I keep catching myself wanting to be excited about this book as I am reading it. Don’t misunderstand me–that isn’t a criticism of the book. The book is delightful: a genuine spiritualist grimoire built up around over 600 sessions of automatic writing, meditation, and dreamwork, embedded in an imaginary history recounted in a style that would have made Borges proud.
Because folks make comparisons like that without really meaning them, let me emphasize that last part: the book has a genuinely Borges-ian texture, though this is before Borges starts writing like this (he’s about 26 years old when Yeats publishes A Vision). Yeats has a fictional character describe how he and another fictional character came to deliver the material to Yeats for explication and publication. Those fictional characters have charming lives, and one of them writes the introduction in which we learn why he and his fellow fictional character have a quarrel with Yeats for how he has represented them in some of his poems. It is all light, bubbly, elegant, and makes you smile.
The device is also quite clever because it gives Yeats a framework through which he can express the strange relationship he has to this material. While he has worked it out, put it together, found the joints of it, it isn’t his in the same way his poems or plays are his. Not only does he have an accomplice, his wife, but the material itself comes to him from other spiritual beings. By giving the manuscript an imaginary provenance he tells this to the reader through a sort of pantomime. Neat, right? Yeats has worked out a plain-speaking mode of writing that expresses the plural mode of consciousness of spiritualist work. Dude was one hell of a craftsman.

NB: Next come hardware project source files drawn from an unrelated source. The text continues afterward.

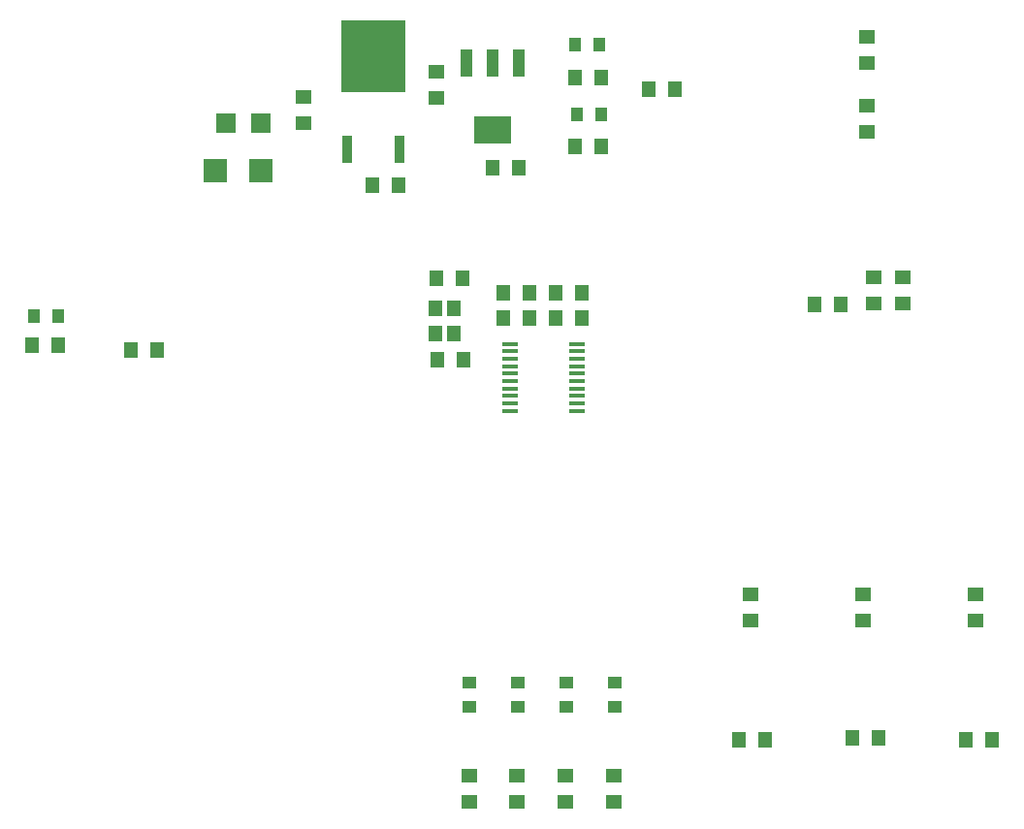
<source format=gtp>
G04*
G04 #@! TF.GenerationSoftware,Altium Limited,Altium Designer,18.1.6 (161)*
G04*
G04 Layer_Color=8421504*
%FSTAX24Y24*%
%MOIN*%
G70*
G01*
G75*
%ADD22R,0.0500X0.0550*%
%ADD23R,0.0453X0.0551*%
%ADD24R,0.0580X0.0140*%
%ADD25R,0.0550X0.0500*%
%ADD26R,0.0433X0.0472*%
%ADD27R,0.0370X0.0980*%
%ADD28R,0.2190X0.2480*%
%ADD29R,0.0472X0.0433*%
%ADD30R,0.0669X0.0709*%
%ADD31R,0.0394X0.0945*%
%ADD32R,0.1299X0.0945*%
%ADD33R,0.0787X0.0787*%
D22*
X043767Y0252D02*
D03*
X042867D02*
D03*
X039858Y02525D02*
D03*
X038958D02*
D03*
X03505Y0252D02*
D03*
X03595D02*
D03*
X0256Y03825D02*
D03*
X0247D02*
D03*
X02465Y04105D02*
D03*
X02555D02*
D03*
X027874Y0397D02*
D03*
X026974D02*
D03*
X027874Y04055D02*
D03*
X026974D02*
D03*
X02965Y0397D02*
D03*
X02875D02*
D03*
X02965Y04055D02*
D03*
X02875D02*
D03*
X03033Y047947D02*
D03*
X02943D02*
D03*
X0266Y04485D02*
D03*
X0275D02*
D03*
X01505Y038581D02*
D03*
X01415D02*
D03*
X01075Y03875D02*
D03*
X01165D02*
D03*
X02245Y04425D02*
D03*
X02335D02*
D03*
X03285Y04755D02*
D03*
X03195D02*
D03*
X02942Y0456D02*
D03*
X03032D02*
D03*
X03765Y04015D02*
D03*
X03855D02*
D03*
D23*
X02462Y040016D02*
D03*
Y03915D02*
D03*
X02525D02*
D03*
Y040016D02*
D03*
D24*
X0272Y038802D02*
D03*
X0272Y038546D02*
D03*
X0272Y03829D02*
D03*
X0272Y038034D02*
D03*
X0272Y037778D02*
D03*
Y037522D02*
D03*
Y037266D02*
D03*
Y03701D02*
D03*
Y036754D02*
D03*
Y036498D02*
D03*
X0295D02*
D03*
Y036754D02*
D03*
Y03701D02*
D03*
Y037266D02*
D03*
Y037522D02*
D03*
X0295Y037778D02*
D03*
X0295Y038034D02*
D03*
X0295Y03829D02*
D03*
X0295Y038546D02*
D03*
X0295Y038802D02*
D03*
D25*
X03945Y0461D02*
D03*
Y047D02*
D03*
Y04935D02*
D03*
Y04845D02*
D03*
X02465Y04725D02*
D03*
Y04815D02*
D03*
X027442Y02395D02*
D03*
Y02305D02*
D03*
X02578Y02395D02*
D03*
Y02305D02*
D03*
X0201Y0473D02*
D03*
Y0464D02*
D03*
X03545Y0293D02*
D03*
Y0302D02*
D03*
X029104Y02305D02*
D03*
Y02395D02*
D03*
X030767Y02305D02*
D03*
Y02395D02*
D03*
X039327Y0293D02*
D03*
Y0302D02*
D03*
X0432Y0293D02*
D03*
Y0302D02*
D03*
X0397Y0402D02*
D03*
Y0411D02*
D03*
X0407Y0402D02*
D03*
Y0411D02*
D03*
D26*
X029437Y0491D02*
D03*
X030263D02*
D03*
X011663Y03975D02*
D03*
X010837D02*
D03*
X030313Y0467D02*
D03*
X029487D02*
D03*
D27*
X0216Y045485D02*
D03*
X0234D02*
D03*
D28*
X0225Y048695D02*
D03*
D29*
X030787Y02715D02*
D03*
Y026323D02*
D03*
X029124Y02715D02*
D03*
Y026323D02*
D03*
X0258Y02715D02*
D03*
Y026323D02*
D03*
X027462Y02715D02*
D03*
Y026323D02*
D03*
D30*
X018637Y0464D02*
D03*
X017437D02*
D03*
D31*
X027506Y048442D02*
D03*
X0266D02*
D03*
X025694D02*
D03*
D32*
X0266Y046158D02*
D03*
D33*
X018637Y04475D02*
D03*
X017063D02*
D03*
M02*

</source>
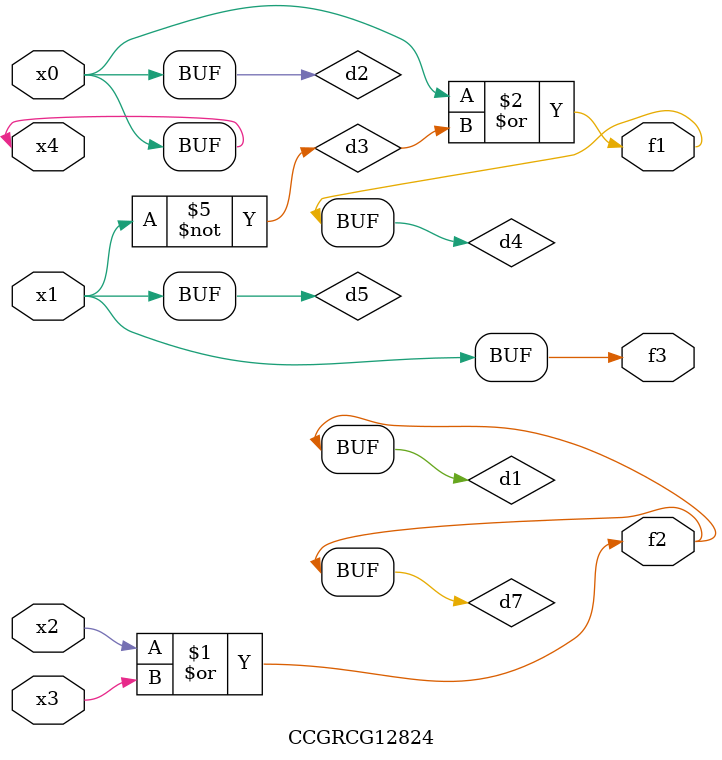
<source format=v>
module CCGRCG12824(
	input x0, x1, x2, x3, x4,
	output f1, f2, f3
);

	wire d1, d2, d3, d4, d5, d6, d7;

	or (d1, x2, x3);
	buf (d2, x0, x4);
	not (d3, x1);
	or (d4, d2, d3);
	not (d5, d3);
	nand (d6, d1, d3);
	or (d7, d1);
	assign f1 = d4;
	assign f2 = d7;
	assign f3 = d5;
endmodule

</source>
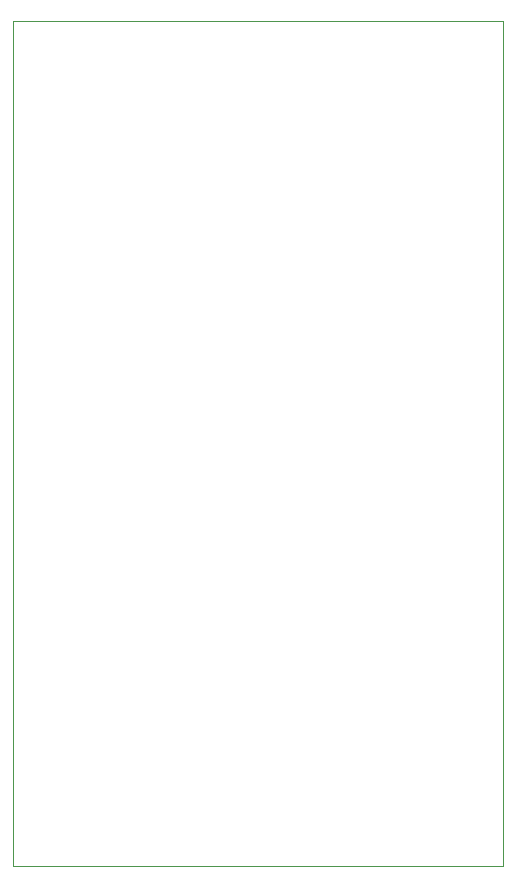
<source format=gm1>
%TF.GenerationSoftware,KiCad,Pcbnew,(6.0.7)*%
%TF.CreationDate,2022-10-19T23:25:32-04:00*%
%TF.ProjectId,Emrick,456d7269-636b-42e6-9b69-6361645f7063,1*%
%TF.SameCoordinates,Original*%
%TF.FileFunction,Profile,NP*%
%FSLAX46Y46*%
G04 Gerber Fmt 4.6, Leading zero omitted, Abs format (unit mm)*
G04 Created by KiCad (PCBNEW (6.0.7)) date 2022-10-19 23:25:32*
%MOMM*%
%LPD*%
G01*
G04 APERTURE LIST*
%TA.AperFunction,Profile*%
%ADD10C,0.100000*%
%TD*%
G04 APERTURE END LIST*
D10*
X123200000Y-19500000D02*
X123200000Y-91032500D01*
X81700000Y-19500000D02*
X123200000Y-19500000D01*
X81700000Y-91032500D02*
X81700000Y-19500000D01*
X81700000Y-91032500D02*
X123200000Y-91032500D01*
M02*

</source>
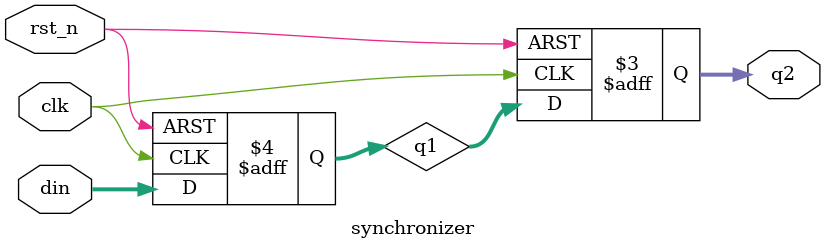
<source format=v>
`timescale 1ns / 1ps

// ---------------------------EXPLANATION---------------------------------
// This module is a 2-flop synchronizer used for transferring signals
// between clock domains. It ensures data stability during clock domain
// transitions.
// -----------------------------------------------------------------------

//2-flop synchronizer
module synchronizer
#(parameter SIZE = 4)( 
    output reg [SIZE-1:0] q2,   // Output of the second flip-flop
    input [SIZE-1:0] din,       // Input data
    input clk, rst_n            // Clock and reset
    );

    reg [SIZE-1:0] q1; // Output of the first flip-flop

    always @(posedge clk or negedge rst_n) begin
        if (!rst_n) 
            {q2, q1} <= 0;          // Reset the FIFO
        else 
            {q2, q1} <= {q1, din};  // Shift the data
    end 

endmodule
</source>
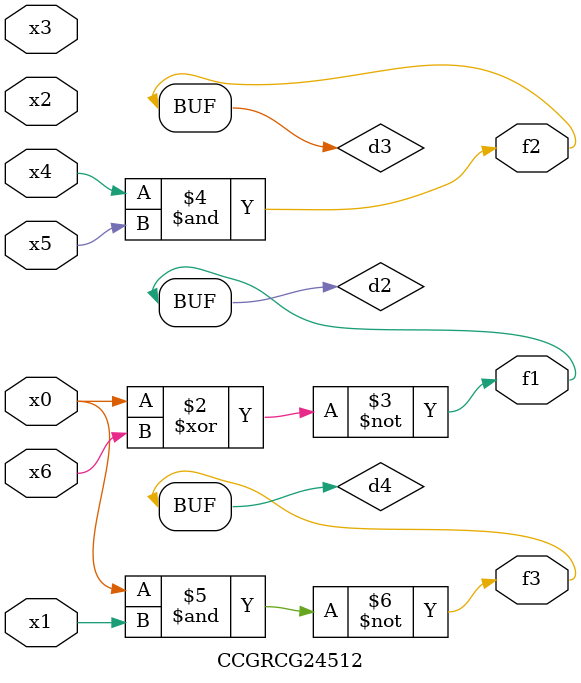
<source format=v>
module CCGRCG24512(
	input x0, x1, x2, x3, x4, x5, x6,
	output f1, f2, f3
);

	wire d1, d2, d3, d4;

	nor (d1, x0);
	xnor (d2, x0, x6);
	and (d3, x4, x5);
	nand (d4, x0, x1);
	assign f1 = d2;
	assign f2 = d3;
	assign f3 = d4;
endmodule

</source>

Anyway, back to what I was saying. I want to be excited about this because I find in it material deeply sympathetic to my own. It’s not identical, but it is remarkably parallel. I would daresay that what Yeats was working out and what I have been working out share a common foundation, derive from common sources, sources which are, you know, spirits. Part of me wants to be amazed by that, but I’m not. Those sorts of crossings are normal in some way.
‘Normal’ isn’t code for ‘take it for granted.’ On the contrary, I do take it as a meaningful sign; it just isn’t something to get excited about. I take note of them, study them, and figure out what can be added to my work from Yeats’s because the parallelism also forms something of a problem. What Yeats did is colored and inflected by who he is just as what I do is inflected and colored by who I am. So even if we were working precisely the same material, the concepts we form out of it cannot be identical. What’s more, because they treat similar material, they are almost too similar to translate. The distribution of denotation and implication just don’t quite mesh.
I feel a tempteation to force the excitement, not just because excitement feels good, but also because such excitement would help me pretend those differences between my thoughts and his aren’t so important. It would inflate my ideas and/or Yeats’s out of their proper proportion. I want to lake a good long look at Yeats’s work, see how it lays atop the world, figure out where we speak about the same things, and then figure out how much I can take from Yeats and how much I have to leave as proper to his spiritual work rather than mine.
So, yeah, least sexy statement of purpose ever, right? On the plus side, I have seen little sign of those pesky barbarous words that were bugging me in Per Amica Silentia Lunae.